The loss of a loved one and the variables surrounding it can lead to a pathologization of grief. This is something that this center tries to avoid, and in their experience, they emphasize, it is essential to analyze the risk profile and the evaluation of coping skills for the early detection of the most vulnerable people.
In their extensive experience in bereavement care, at Centro San Camilo, they have found that resilience is a capacity that appears much more frequently than some studies reflect in the final moments of the life of a loved one or in the mourning following the loss of a loved one.
In this sense, the people who attended their bereavement groups "despite being in a highly vulnerable moment, these people maintained the self-confidence, ingenuity, perseverance, flexibility and perspective to accept themselves and life. They were able to elaborate and find meaning in their loss and we found that the search for transcendence and meaning, mediated by a healthy spirituality, favors the elaboration of grief".
Comprehensive support
The Listening Center of this center accompanies people in bereavement, both individually and in groups. One of the points they frequently encounter is "loneliness and the return to oneself, with transcendence as a backdrop against which to contemplate the loss, in short, with the spiritual or religious".

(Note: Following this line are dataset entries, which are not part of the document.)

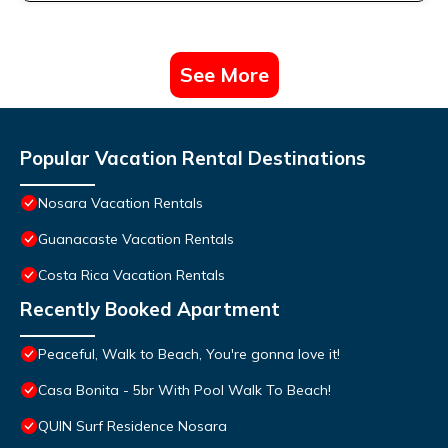
See More
Popular Vacation Rental Destinations
Nosara Vacation Rentals
Guanacaste Vacation Rentals
Costa Rica Vacation Rentals
Recently Booked Apartment
Peaceful, Walk to Beach, You're gonna love it!
Casa Bonita - 5br With Pool Walk To Beach!
QUIN Surf Residence Nosara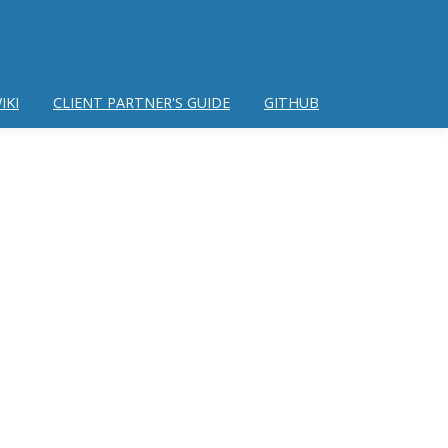
IKI
CLIENT PARTNER'S GUIDE
GITHUB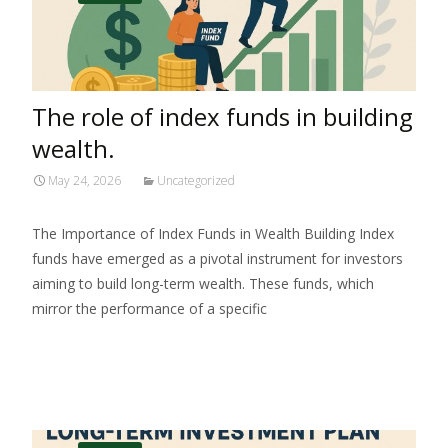
The role of index funds in building
wealth.
May 24, 2026
Uncategorized
The Importance of Index Funds in Wealth Building Index
funds have emerged as a pivotal instrument for investors
aiming to build long-term wealth. These funds, which
mirror the performance of a specific
Read More…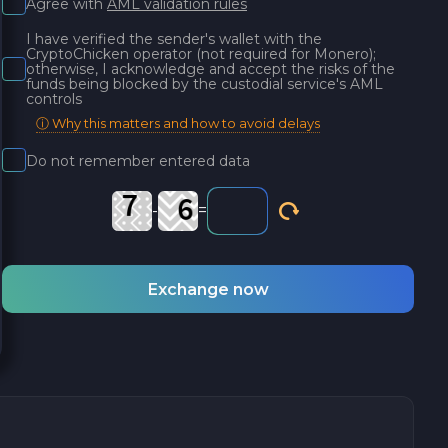
Agree with
AML validation rules
I have verified the sender's wallet with the
CryptoChicken operator (not required for Monero);
otherwise, I acknowledge and accept the risks of the
funds being blocked by the custodial service's AML
controls
ⓘ Why this matters and how to avoid delays
Do not remember entered data
-
=
Exchange now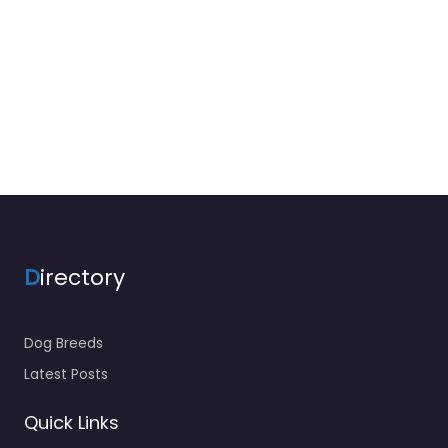
D
irectory
Dog Breeds
Latest Posts
Quick Links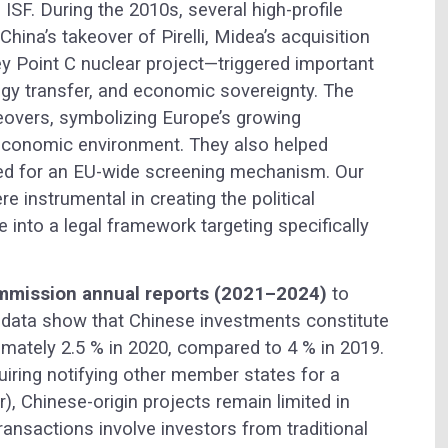
 ISF. During the 2010s, several high-profile
na’s takeover of Pirelli, Midea’s acquisition
ey Point C nuclear project—triggered important
gy transfer, and economic sovereignty. The
eovers, symbolizing Europe’s growing
eoeconomic environment. They also helped
eed for an EU-wide screening mechanism. Our
re instrumental in creating the political
 into a legal framework targeting specifically
mission annual reports (2021–2024)
to
e data show that Chinese investments constitute
ately 2.5 % in 2020, compared to 4 % in 2019.
quiring notifying other member states for a
r), Chinese-origin projects remain limited in
ansactions involve investors from traditional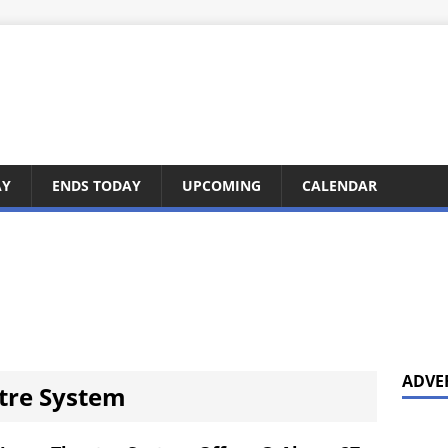
AY
ENDS TODAY
UPCOMING
CALENDAR
ADVE
tre System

The return to the experience of faith and the religious experience is not postitious in situations of bereavement, as St. Camillus emphasizes: "This is because the pain of grief is totalIt crosses all the dimensions of the human being and so should be its accompaniment".
Pandemic and revaluation of life
For the professionals at this center, the pandemic has made society "aware of the value of end-of-life and bereavement support. In this line they emphasize that "the pandemic has put on the table that accompaniment, in particular spiritual accompaniment, helps to feel hopeful, comforted, to find meaning and to understand the meaning.
Spiritual care is necessary in illness. In fact, the type of coping that mobilizes people, whether in end-of-life or profound experience of loss, is called "religious coping". It is an elaborated search for meaning that fosters growth, entrenches positive, meaningful and sustained changes in the grieving process, and helps to build a path of personal satisfaction and well-being."